7 januari 2021 – Gestandaardiseerde, genormeerde en gevalideerde proeven

In onze nieuwsbrief net voor de kerstvakantie op 17 december 2020 had ik er al naar verwezen bij de toen in de plenaire vergadering behandelde actuele vraag, maar nu kwam dit belangrijke thema aan bod in de Onderwijscommissie bij twee vragen om uitleg van Loes Vandromme en Koen Daniëls. Voor het gemak ga ook ik gewoon de term “centrale toetsen” gebruiken (i.p.v. de lange, formele benaming uit de beleidsnota), terwijl het natuurlijk niet om centrale examens stricto sensu gaat. Op 4 december 2020 had de Vlaamse regering inderdaad het nieuwe universitair steunpunt 'Ontwikkeling van gestandaardiseerde, genormeerde en gevalideerde net- en koepeloverschrijdende toetsen in Vlaanderen' erkend. Het ging om een consortium van vijf Vlaamse universiteiten en twee hogescholen o.l.v. de Universiteit Gent om dus een belangrijke doelstelling van deze legislatuur te gaan realiseren. De precieze doelen van de toetsen werden bij die gelegenheid nog eens heel nauwkeurig omschreven. Ik citeer: “Door de introductie van deze toetsen wil de Vlaamse regering de kwaliteit van het onderwijs opvolgen en zo de vinger aan de pols houden. Deze instrumenten meten zowel de mate waarin de leerlingen de eindtermen bereiken, de leerwinst van individuele leerlingen als de leerwinst (of toegevoegde waarde) op schoolniveau. De leerwinst wordt gemeten over de verschillende leerjaren en onderwijsniveaus (basis en secundair) heen.” Eerder had minister Weyts ook al meermaals verteld over de voorbereidende haalbaarheidsstudie die in dit verband gaande was om een zicht te krijgen op diverse aspecten van dit erg complexe dossier (cf. bijvoorbeeld de vraag om uitleg van Loes Vandromme op 2 juli 2020), alvorens dus aan de eigenlijke ontwikkeling van de toetsen te beginnen. Ik gebruikte eerder al de omschrijving “titanenwerk”, en het is mij intussen heel duidelijk geworden: dit gaat een echt titanenwerk worden, waar dus zeker nog niet het laatste woord over gezegd is. Maar dus nu alvast de twee vragen om uitleg van deze commissievergadering.

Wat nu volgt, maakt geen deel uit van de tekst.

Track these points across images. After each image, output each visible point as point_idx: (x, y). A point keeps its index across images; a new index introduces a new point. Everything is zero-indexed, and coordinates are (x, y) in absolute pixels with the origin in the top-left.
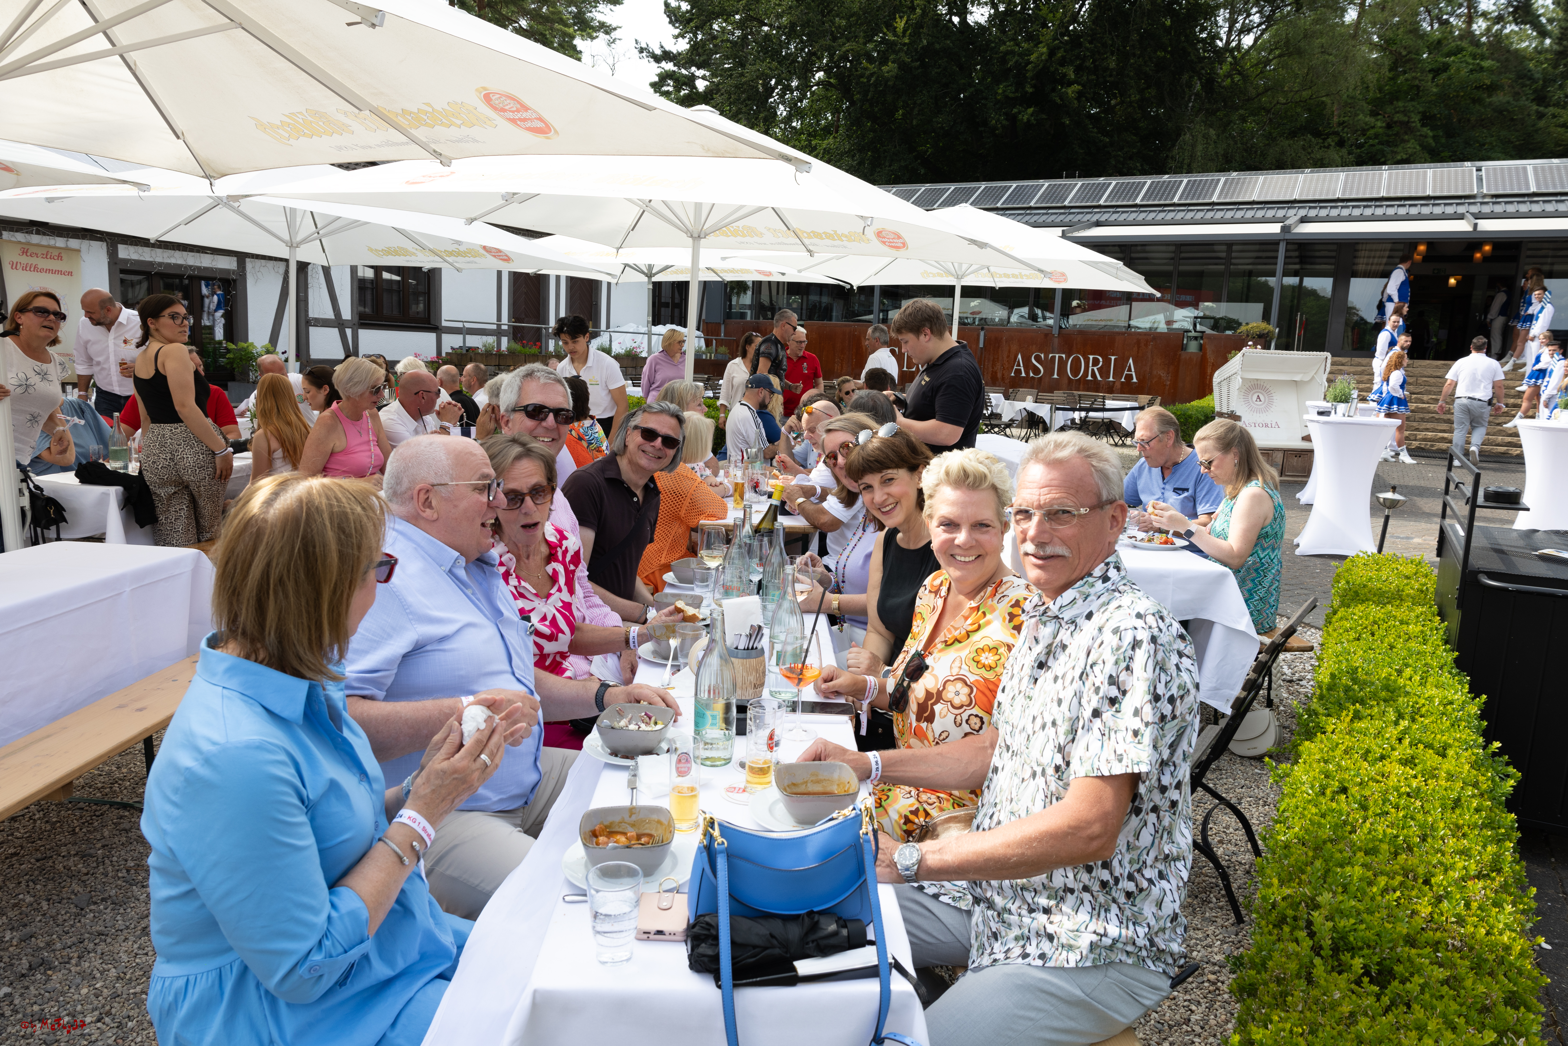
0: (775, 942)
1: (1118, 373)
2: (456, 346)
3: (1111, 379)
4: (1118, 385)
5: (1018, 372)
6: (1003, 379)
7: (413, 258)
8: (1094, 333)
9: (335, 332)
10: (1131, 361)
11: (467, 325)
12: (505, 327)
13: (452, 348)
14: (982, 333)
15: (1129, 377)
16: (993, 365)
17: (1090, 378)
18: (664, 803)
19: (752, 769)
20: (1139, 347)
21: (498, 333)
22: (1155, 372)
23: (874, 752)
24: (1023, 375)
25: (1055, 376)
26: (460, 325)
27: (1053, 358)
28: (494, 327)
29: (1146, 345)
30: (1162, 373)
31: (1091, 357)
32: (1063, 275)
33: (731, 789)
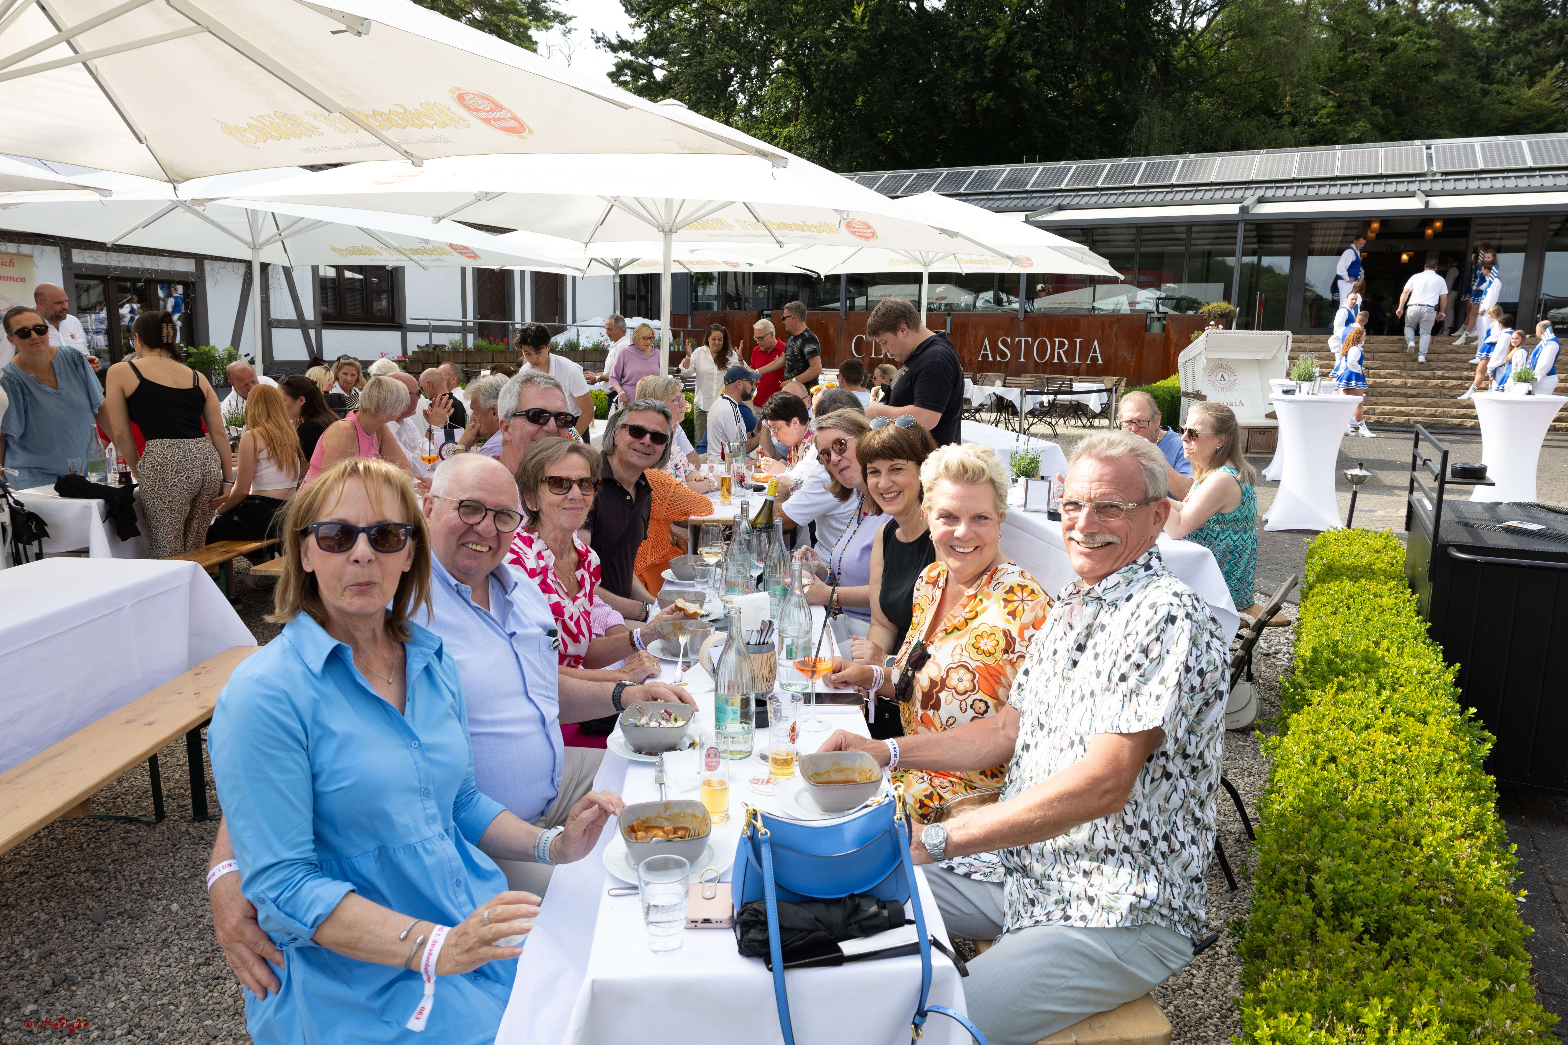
0: (820, 925)
1: (1084, 355)
2: (423, 344)
3: (1077, 361)
4: (1084, 367)
5: (985, 356)
6: (971, 363)
7: (378, 257)
8: (1059, 316)
9: (298, 333)
10: (1096, 343)
11: (433, 323)
12: (470, 324)
13: (418, 346)
14: (949, 319)
15: (1095, 359)
16: (961, 350)
17: (1056, 361)
18: (695, 796)
19: (776, 761)
20: (1103, 329)
21: (464, 330)
22: (1119, 354)
23: (891, 740)
24: (991, 359)
25: (1022, 360)
26: (426, 323)
27: (1020, 342)
28: (460, 324)
29: (1110, 327)
30: (1127, 355)
31: (1057, 340)
32: (1029, 259)
33: (756, 781)
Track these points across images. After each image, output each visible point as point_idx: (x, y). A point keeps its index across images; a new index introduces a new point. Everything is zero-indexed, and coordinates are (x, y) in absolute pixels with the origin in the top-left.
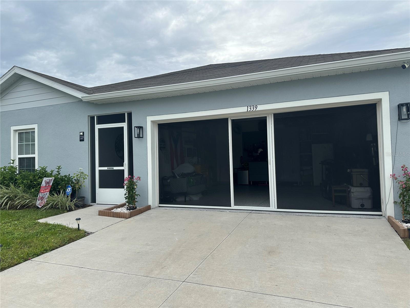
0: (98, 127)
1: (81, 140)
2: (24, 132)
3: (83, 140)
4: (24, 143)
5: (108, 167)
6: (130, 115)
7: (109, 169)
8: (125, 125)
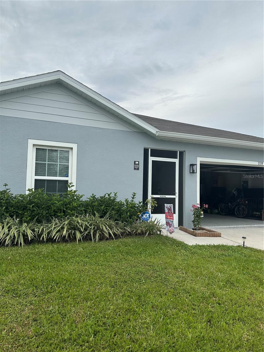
0: (151, 159)
1: (135, 169)
2: (46, 149)
3: (138, 169)
4: (47, 163)
5: (161, 196)
6: (182, 153)
7: (161, 197)
8: (177, 161)
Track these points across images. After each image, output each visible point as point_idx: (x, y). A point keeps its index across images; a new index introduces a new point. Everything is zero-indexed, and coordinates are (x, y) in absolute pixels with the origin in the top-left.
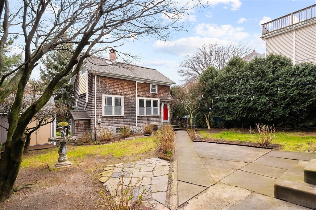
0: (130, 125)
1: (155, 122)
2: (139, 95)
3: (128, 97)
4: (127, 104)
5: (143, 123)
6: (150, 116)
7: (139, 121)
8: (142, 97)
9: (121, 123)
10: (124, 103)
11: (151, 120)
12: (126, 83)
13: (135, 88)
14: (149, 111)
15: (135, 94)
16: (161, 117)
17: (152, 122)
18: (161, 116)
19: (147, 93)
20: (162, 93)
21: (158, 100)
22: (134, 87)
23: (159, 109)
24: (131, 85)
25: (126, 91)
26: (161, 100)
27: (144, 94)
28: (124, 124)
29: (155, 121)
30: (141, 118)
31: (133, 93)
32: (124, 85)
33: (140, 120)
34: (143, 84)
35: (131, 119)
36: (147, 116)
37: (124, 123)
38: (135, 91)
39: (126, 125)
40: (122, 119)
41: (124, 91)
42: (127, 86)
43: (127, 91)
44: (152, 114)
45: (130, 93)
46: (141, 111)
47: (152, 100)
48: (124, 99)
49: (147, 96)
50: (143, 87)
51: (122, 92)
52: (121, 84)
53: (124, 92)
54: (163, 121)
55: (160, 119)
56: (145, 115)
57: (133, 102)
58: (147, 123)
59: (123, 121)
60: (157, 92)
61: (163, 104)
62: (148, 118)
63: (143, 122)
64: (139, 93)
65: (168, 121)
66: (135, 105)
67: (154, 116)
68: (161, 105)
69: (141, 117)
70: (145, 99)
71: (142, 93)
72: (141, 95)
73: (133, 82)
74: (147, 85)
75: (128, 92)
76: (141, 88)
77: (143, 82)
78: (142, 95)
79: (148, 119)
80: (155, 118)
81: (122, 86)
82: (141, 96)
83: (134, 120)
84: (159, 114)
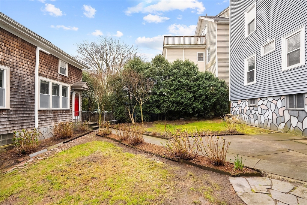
0: (22, 126)
1: (64, 120)
2: (41, 73)
3: (18, 71)
4: (18, 86)
5: (47, 122)
6: (58, 110)
7: (40, 119)
8: (46, 77)
9: (3, 125)
10: (11, 82)
11: (59, 116)
12: (16, 43)
13: (35, 58)
14: (56, 102)
15: (34, 69)
16: (71, 112)
17: (60, 120)
18: (71, 110)
19: (53, 72)
20: (73, 77)
21: (69, 86)
22: (33, 56)
23: (70, 100)
24: (26, 51)
25: (15, 58)
26: (72, 87)
27: (49, 73)
28: (10, 126)
29: (64, 118)
30: (44, 113)
31: (30, 66)
32: (11, 44)
33: (42, 117)
34: (49, 56)
35: (25, 115)
36: (53, 110)
37: (10, 124)
38: (33, 64)
39: (15, 128)
40: (4, 116)
41: (9, 56)
42: (18, 50)
43: (18, 60)
44: (61, 107)
45: (25, 65)
46: (44, 102)
47: (61, 84)
48: (11, 74)
49: (54, 77)
50: (49, 61)
51: (6, 58)
52: (5, 41)
53: (11, 60)
54: (74, 117)
55: (71, 115)
56: (51, 107)
57: (30, 84)
58: (53, 121)
59: (6, 120)
60: (67, 75)
61: (74, 94)
62: (55, 113)
63: (48, 119)
64: (40, 70)
65: (79, 117)
66: (33, 89)
67: (63, 110)
68: (72, 93)
69: (44, 111)
70: (51, 82)
71: (45, 71)
72: (44, 73)
73: (30, 47)
74: (55, 59)
75: (20, 63)
76: (44, 61)
77: (49, 53)
78: (47, 75)
79: (54, 115)
80: (64, 113)
81: (5, 46)
82: (44, 76)
83: (31, 117)
84: (69, 108)
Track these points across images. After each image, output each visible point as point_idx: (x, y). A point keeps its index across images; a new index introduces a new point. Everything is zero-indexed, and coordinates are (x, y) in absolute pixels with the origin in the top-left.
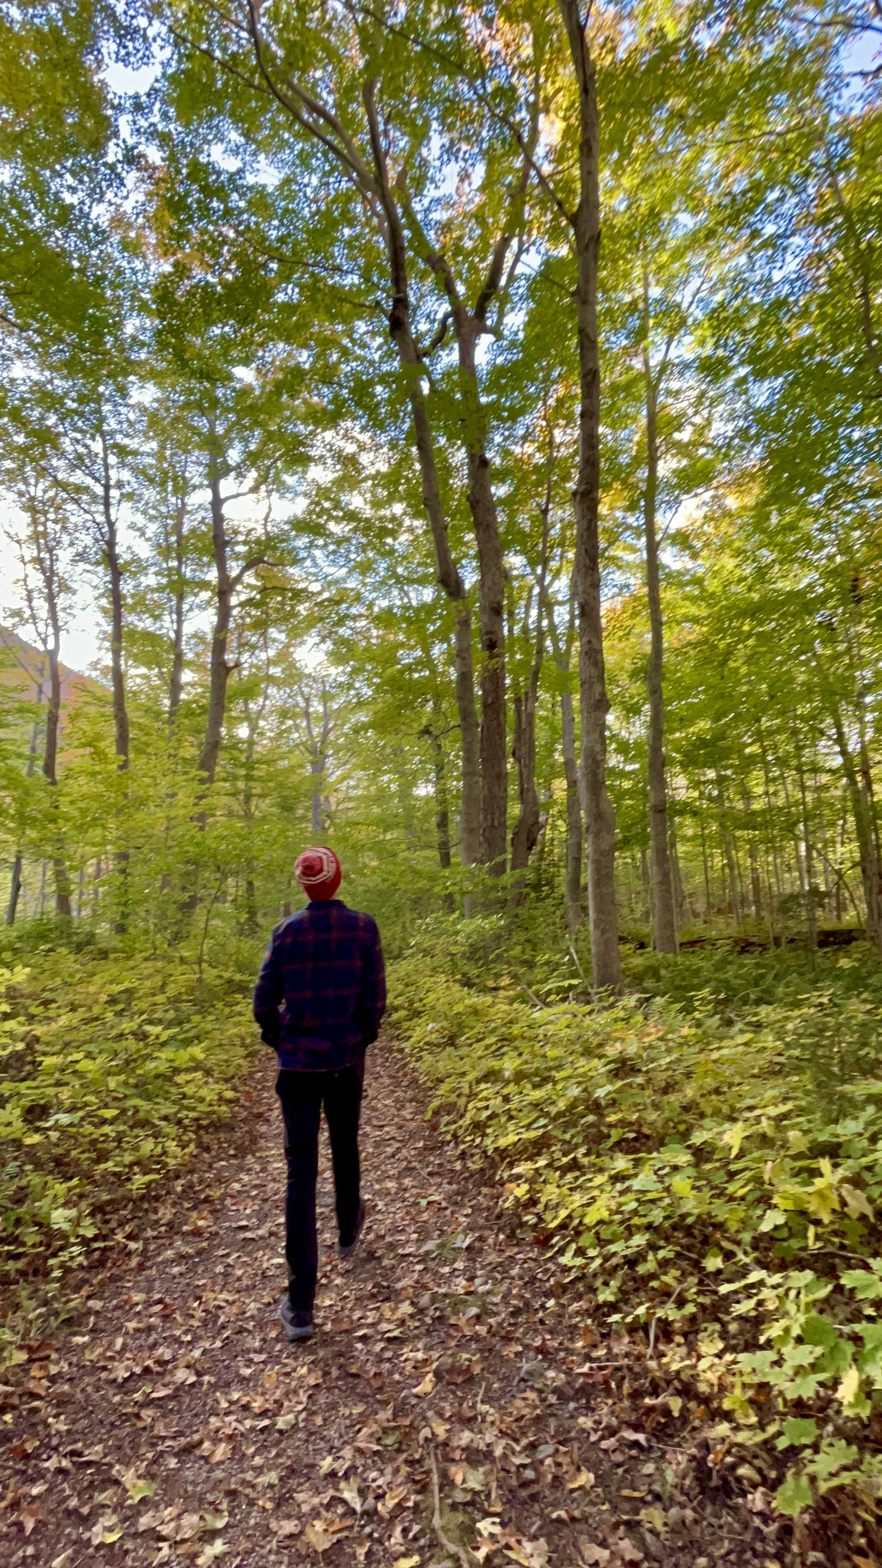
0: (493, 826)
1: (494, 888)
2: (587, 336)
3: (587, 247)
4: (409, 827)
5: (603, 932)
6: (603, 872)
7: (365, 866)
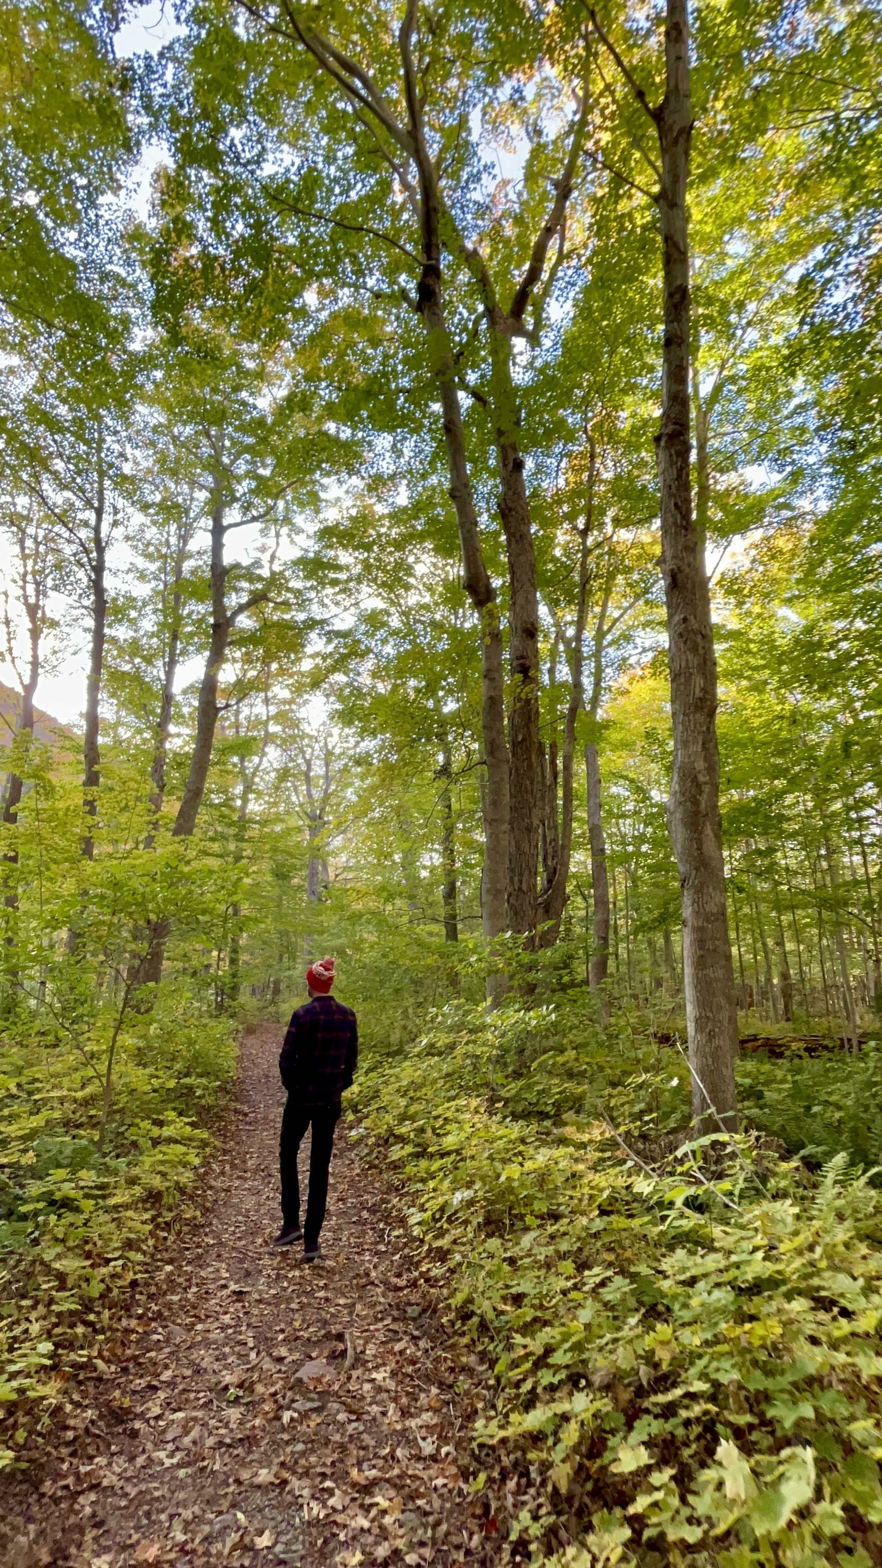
0: (520, 889)
1: (531, 967)
2: (676, 245)
3: (676, 141)
4: (411, 897)
5: (711, 1036)
6: (710, 945)
7: (362, 940)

Loes Vandromme vroeg wanneer die haalbaarheidsstudie klaar zou zijn en of de onderwijsverstrekkers verder betrokken zouden worden bij de ontwikkeling van deze proeven (cf. de expertise van onderwijskoepels die met eigen proeven of toetsen werken). Koen Daniëls vond die betrokkenheid van de onderwijsverstrekkers ook erg belangrijk en kon niet genoeg de loftrompet steken over dit initiatief uit het Regeerakkoord en dus ook de beleidsnota Onderwijs. Daniëls had een hele reeks vragen: over de motivering van de vier gekozen toetsmomenten, over de monitoring van de kwaliteit van de toetsen over de jaren heen, over de relatie met de Columbusproef, over de concrete organisatie van de toetsen en over de interpretatie van de toetsresultaten. En ten slotte: gingen we daarnaast ook nog blijven deelnemen aan internationaal vergelijkend onderzoek (genre-PISA, -TIMSS, …)?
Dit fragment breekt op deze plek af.